Each of these images (which will only appear in Chrome, Safari or Firefox, sorry people still using Internet Explorer) is a visual representation of the first 100, 000 digits of the number where each digit of the number corresponds to a different rotation. They may take a while to calculate, depending on the speed of your computer.
Note that for the last "random walk", I increased the scale significantly over the other random walks so that it made the pattern more obvious.
Anonymous says:
The links for “phi” points to the image for “e”…
September 24, 2013 — 2:34 pm
David Wees says:
Fixed. Thanks!
September 24, 2013 — 4:12 pm
Nathan Clisby says:
Hi David,
Thanks for this!
You might be interested in the work of Fran Aragón Artacho and colleagues in producing walks using digits of pi, e etc., by converting them to base 4 and using the different digits to give the step direction. Apart from being beautiful, it is a powerful technique (I think) for visually identifying randomness in decimal (well, base 4) expansions.
Links:
http://walks.carma.newcastle.edu.au/index.html (main project page)
http://walks.carma.newcastle.edu.au/walks.html (images of walks)
http://walks.carma.newcastle.edu.au/publications.html (link to paper describing the main idea and its applications)
Cheers,
Nathan
September 24, 2013 — 11:57 pm
Carl Oliver says:
The image for 1/7th is surprising!
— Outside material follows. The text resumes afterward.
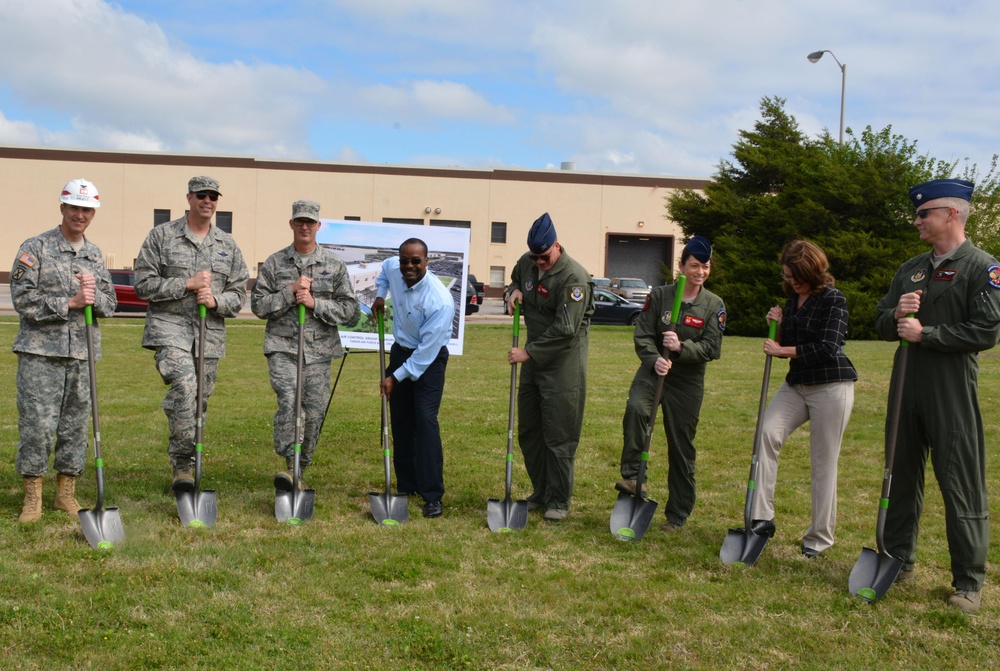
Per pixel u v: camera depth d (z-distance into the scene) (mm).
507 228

It looks like the spiral pieces that Christopher Danielson makes. Did you try it with any other fractions that have a longer repeating cycle?
March 15, 2017 — 10:53 am
David Wees says:
Hi Carl,
I don’t remember actually. I do remember choosing 1/7 because the cycle was more likely to be visible. It would be interesting to use something like 123456789/9999999999.
Actually, in the long run it would be nice to be able to allow the user to just enter in a number instead of me needing to hard-code in the numbers.